Opinión

El Papa y mi santísima madre

La semana pasada, mi madre conoció al Papa Francisco. Supuestamente, este la bendijo y ha vuelto de Roma una persona cambiada –absuelta de culpa y penas, con su cupo de pecados rebajado otra vez al cero, y con ganas de creérselo–. Yo misma la veo radicalmente diferente de la madre que conocí la semana anterior. Deslumbrada por su recién descubierto fervor religioso, manifiesta todo tipo de fatalidades y apocalismos inesperados, nada característicos de reina del arcoíris que pensamos conocer. De repente ya nada le importa, nada menos el Santísimo Papa.

Me resultaría complicado explicaros con exactitud los mecanismos de esta experiencia transmutadora por la que ha pasado mi madre –ni ella misma los entiende– pero lo que está claro es que algo sobrenatural está en juego. Puede ser que el contacto tan directo con la divinidad papal la haya obnubilado, impregnándola de bizca misericordia bajo la cual está ahora decidida en reinventarse. Puede ser que, después de tantos meses de ascetismo y dietas, el primer plato de espaguetis se le haya subido a la cabeza. Difícilmente se sabrá, los razonamientos de mi madre son tan misteriosos como los de Dios mismo. Nadie sabe hasta dónde le llevará su nueva y repentina devoción.

Conocer al Papa le ha cambiado la vida –insiste en sentirse distinta, o por lo menos superior al resto de los mortales que aún no lo han conocido–. El aura divino, que se supone que acompaña a un Papa verdadero, acompaña al carismático argentino que actúa de intermediario entre la tierra y el cielo en estos momentos. Esperaba que fuera contagioso. Los cosquilleos de excitación que se expandían en las tripas de sus devotos congregados no eran ninguna tontería, no pudo resistirse. Ella jamás pensó conmoverse tanto con conocer al Santísimo Padre (fuera de quien fuera), ni mucho menos cambiarse enteramente de personalidad, pero así fue. El haberse colado delante de aquella delegación de monjitas ursulinas para ponerse en primera fila había sido su impulso más acertado en mucho tiempo, gracias a su innata picardía agathista fue de las primeras en obtener su expiación papal. Impecablemente vestida de duelo, con un vestido de seda negra, un tocado de corazón negro, un velo negro y un par de zapatos varias tallas más pequeños, se había interpretado minuciosamente para la función. Entendió perfectamente que esto de las culpas y absoluciones dependía íntimamente de las apariencias. Y que la penitencia se cumplía irreprochablemente sobre un par de tacones (incomodos). Dejándose el arcoíris en casa, se postró ante el nuevo Papa, dispuesta a abandonarse enteramente por seguir en su divina presencia para la eternidad.

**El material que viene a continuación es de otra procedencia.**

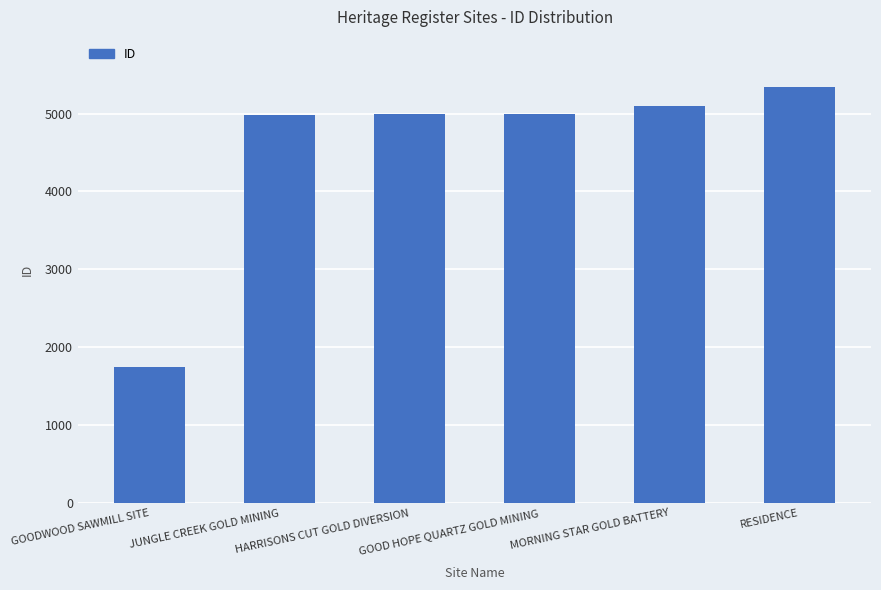

What is the difference between the maximum and minimum values?

3601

La exaltación religiosa de mi madre –en la que hubiera renegado a las nubes, flores y estrellas por una vida de devota al servicio de Dios– vino como una pequeña sorpresa, otra más en el interminable mar de maravillas que constituye su psicología. Aunque al pensarlo con algo de cabeza también me acordé que esta nueva fascinación no venía enteramente de la nada. Recientemente mi madre se había visto la brillante serie televisiva The Young Pope con gran entusiasmo. Y es verdad que Jude Law convierte a cualquiera. El morbo del Vaticano había sido restaurado con mucha honra, y pronto hordas de señoras puma del mundo entero harían su peregrinaje a Roma para tirarse ante las delicadas zapatillas que tenían la suerte de calzar a los pies papales.

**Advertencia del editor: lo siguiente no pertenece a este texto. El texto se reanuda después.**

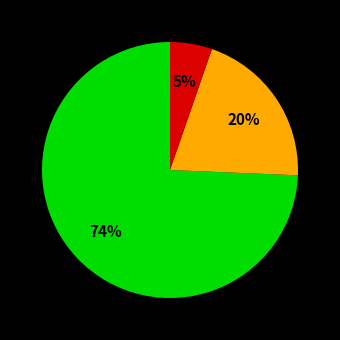

Is there a majority slice in this chart?

Yes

Antes de que Sorentino viniese a imponer sus fantasías eclesiásticas sobre la institución religiosa, ya tenía su indiscutible interés el asunto. Bajo aquellas exquisitas bóvedas e interminables bibliotecas vaticanas se esconden siglos de preeminencia y poder absoluto, el más absoluto que se ha llegado a tener sobre la tierra. El Vaticano no solo es un órgano de comunicación divina, sino que también ha sido uno de los principados más poderosos de la tierra durante siglos, sobreviviendo a las pasiones de su propia historia de delirio. Los tesoros y secretos que se encuentran bajo su dominio serían capaces de enloquecer al diablo mismo. Sus protocolos e idiosincrasias servirían de material perfecto para incontables enciclopedias. El detalle más mínimo podría acaparar una vida entera de estudio.

El Vaticano y su inefable magnetismo se había apoderado de los sueños de mi madre. Pronto se había convertido en una obsesión. Y el estudio Agatha Ruiz de la Prada entero estaba revolucionado con exaltaciones eclesiásticas, preparándose para el climax fashionístico del asunto –el gran momento en el que conseguiríamos agathizar al Papa–. Con hábitos arcoíris y una mitra llena de estrellas purpurina, juntos propagaríamos un nuevo tipo de cristianismo, uno color fosforito.